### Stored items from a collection

################

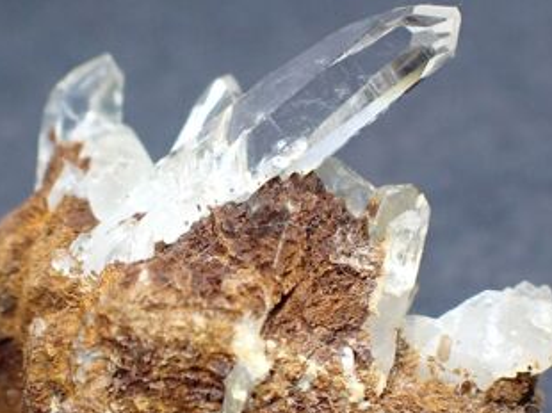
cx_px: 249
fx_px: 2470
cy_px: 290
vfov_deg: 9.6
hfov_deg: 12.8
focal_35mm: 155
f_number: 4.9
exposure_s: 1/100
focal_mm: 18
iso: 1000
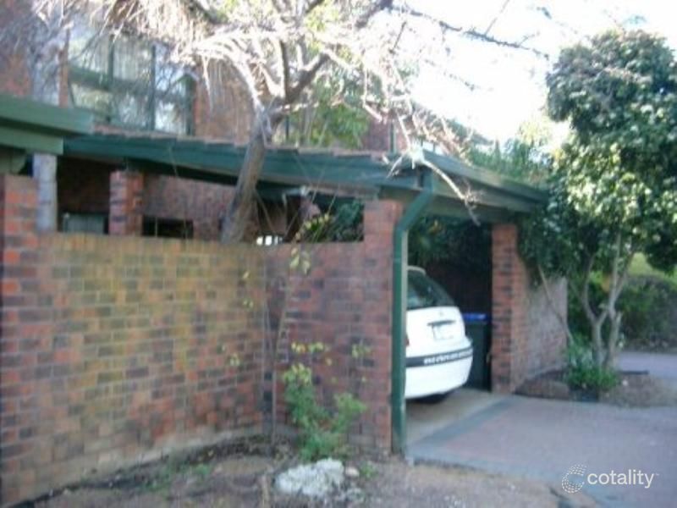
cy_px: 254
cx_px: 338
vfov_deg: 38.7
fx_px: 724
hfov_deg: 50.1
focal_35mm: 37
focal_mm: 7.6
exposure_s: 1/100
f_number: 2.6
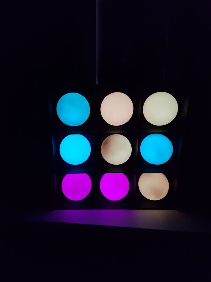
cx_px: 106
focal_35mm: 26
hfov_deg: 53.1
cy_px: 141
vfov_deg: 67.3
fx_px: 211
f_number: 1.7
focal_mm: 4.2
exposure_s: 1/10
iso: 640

################

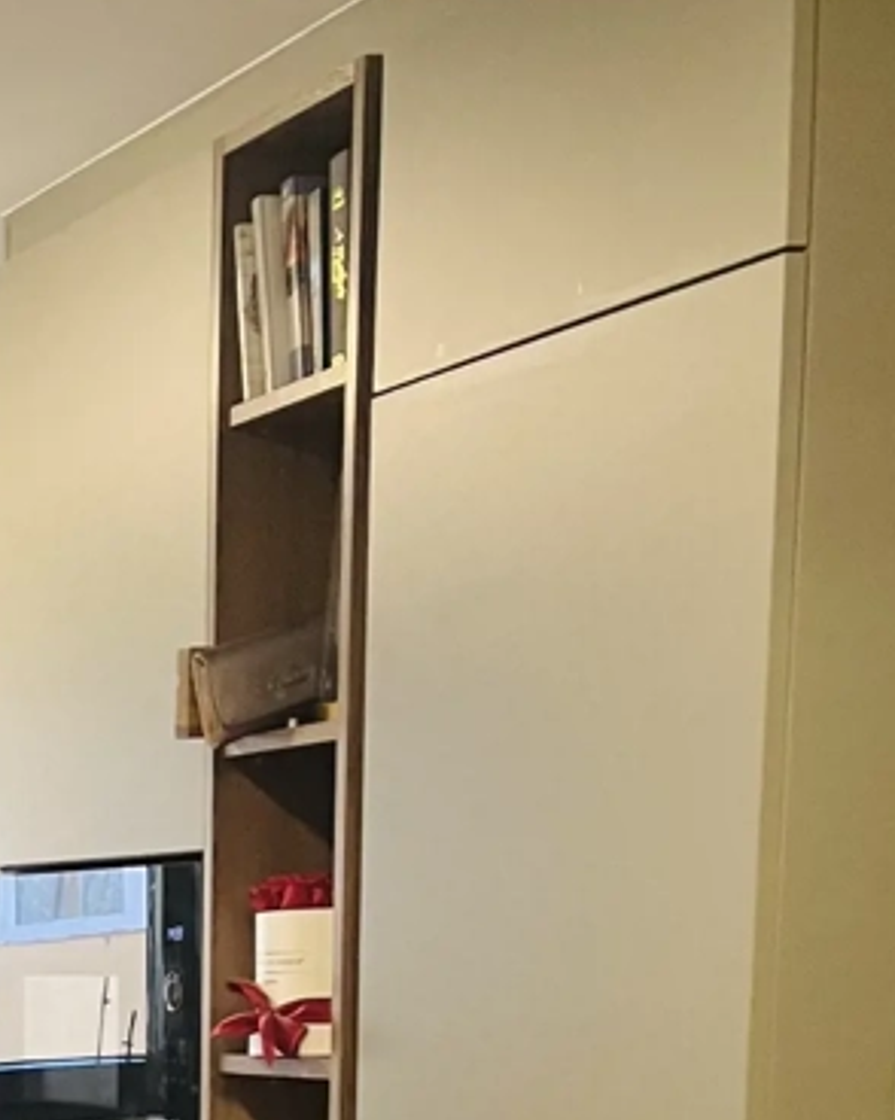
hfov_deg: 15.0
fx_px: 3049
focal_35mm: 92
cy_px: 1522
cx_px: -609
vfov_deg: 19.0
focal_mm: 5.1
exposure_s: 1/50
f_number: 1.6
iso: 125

################

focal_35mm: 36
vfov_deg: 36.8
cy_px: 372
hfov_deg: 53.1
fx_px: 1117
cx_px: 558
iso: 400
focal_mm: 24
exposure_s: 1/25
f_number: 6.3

################

### TASK INSTRUCTIONS
Of all the entries above, repeat only the lines from the line that has "vfov_deg: 36.8" to the line that has "f_number: 6.3", both lines included, exactly.

### SOLUTION FOR THIS PROBLEM
vfov_deg: 36.8
cy_px: 372
hfov_deg: 53.1
fx_px: 1117
cx_px: 558
iso: 400
focal_mm: 24
exposure_s: 1/25
f_number: 6.3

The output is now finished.